Exercise aim:
Below are records; count the lines that contain "Research" and give only the total.

Listed entries:

[Start of Attachment]

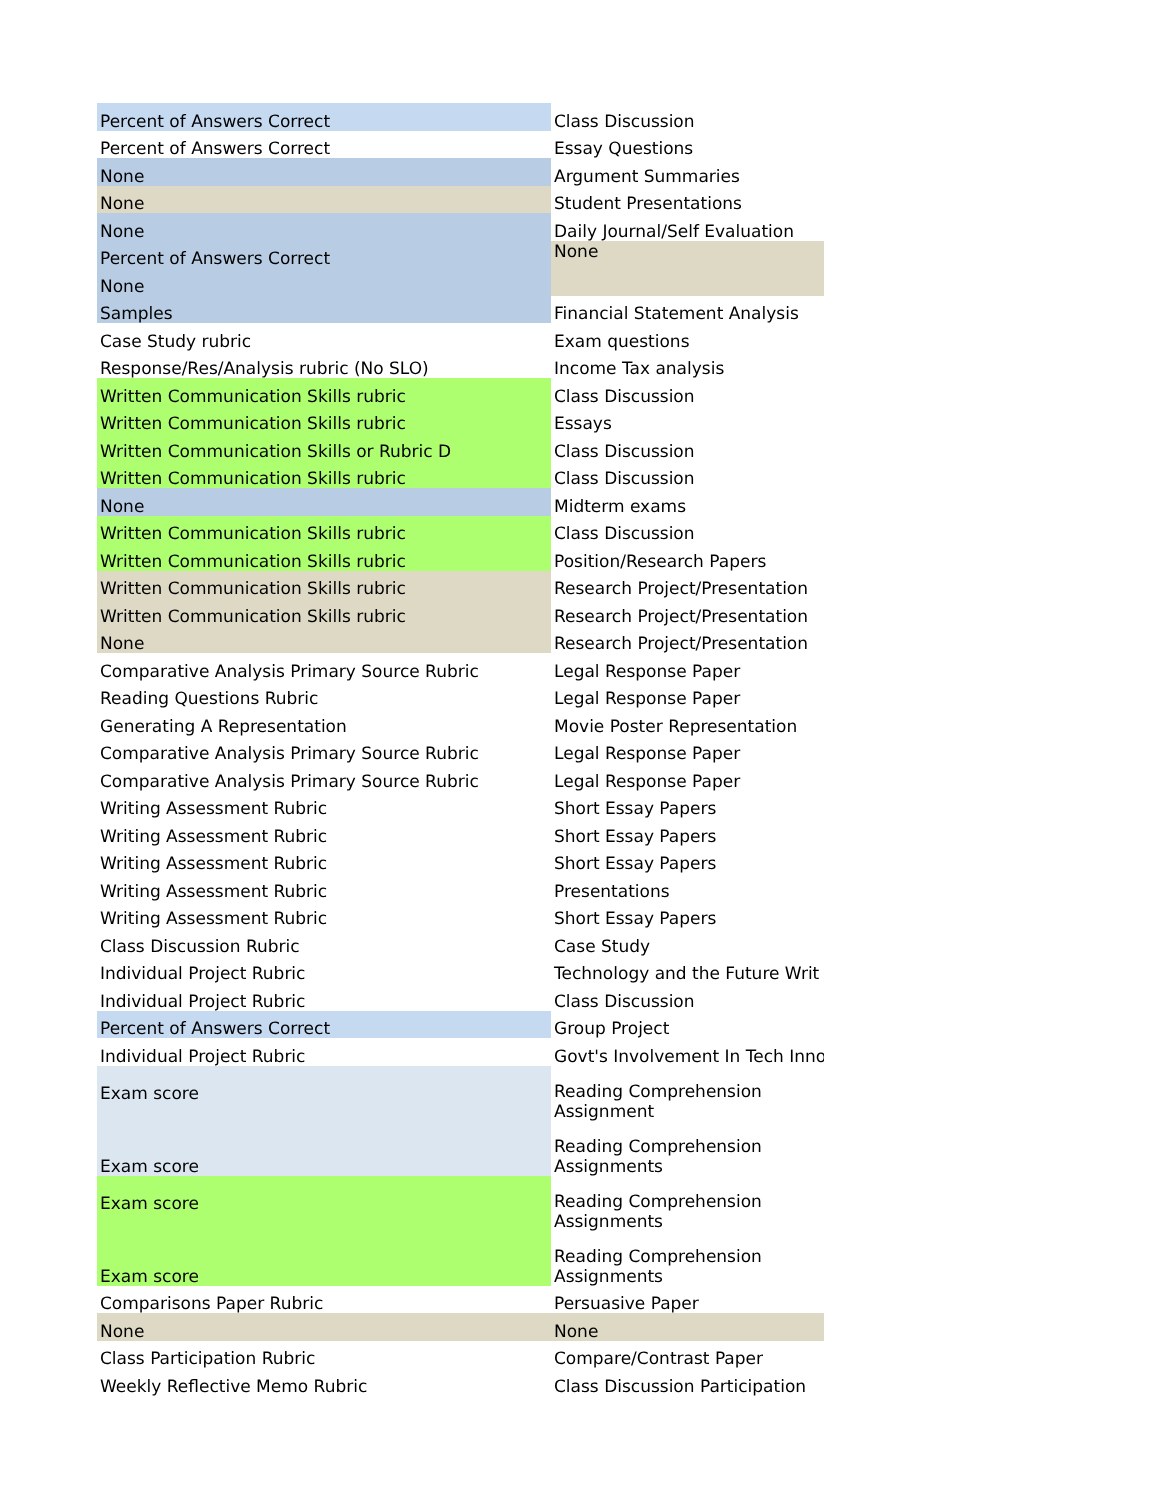| Percent of Answers Correct | Class Discussion |
| Percent of Answers Correct | Essay Questions |
| None | Argument Summaries |
| None | Student Presentations |
| None | Daily Journal/Self Evaluation |
| Percent of Answers Correct | None |
| None | |
| Samples | Financial Statement Analysis |
| Case Study rubric | Exam questions |
| Response/Res/Analysis rubric (No SLO) | Income Tax analysis |
| Written Communication Skills rubric | Class Discussion |
| Written Communication Skills rubric | Essays |
| Written Communication Skills or Rubric D | Class Discussion |
| Written Communication Skills rubric | Class Discussion |
| None | Midterm exams |
| Written Communication Skills rubric | Class Discussion |
| Written Communication Skills rubric | Position/Research Papers |
| Written Communication Skills rubric | Research Project/Presentation |
| Written Communication Skills rubric | Research Project/Presentation |
| None | Research Project/Presentation |
| Comparative Analysis Primary Source Rubric | Legal Response Paper |
| Reading Questions Rubric | Legal Response Paper |
| Generating A Representation | Movie Poster Representation |
| Comparative Analysis Primary Source Rubric | Legal Response Paper |
| Comparative Analysis Primary Source Rubric | Legal Response Paper |
| Writing Assessment Rubric | Short Essay Papers |
| Writing Assessment Rubric | Short Essay Papers |
| Writing Assessment Rubric | Short Essay Papers |
| Writing Assessment Rubric | Presentations |
| Writing Assessment Rubric | Short Essay Papers |
| Class Discussion Rubric | Case Study |
| Individual Project Rubric | Technology and the Future Writ |
| Individual Project Rubric | Class Discussion |
| Percent of Answers Correct | Group Project |
| Individual Project Rubric | Govt's Involvement In Tech Inno |
| Exam score | Reading Comprehension Assignment |
| Exam score | Reading Comprehension Assignments |
| Exam score | Reading Comprehension Assignments |
| Exam score | Reading Comprehension Assignments |
| Comparisons Paper Rubric | Persuasive Paper |
| None | None |
| Class Participation Rubric | Compare/Contrast Paper |
| Weekly Reflective Memo Rubric | Class Discussion Participation |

[End of Attachment]

Response:
4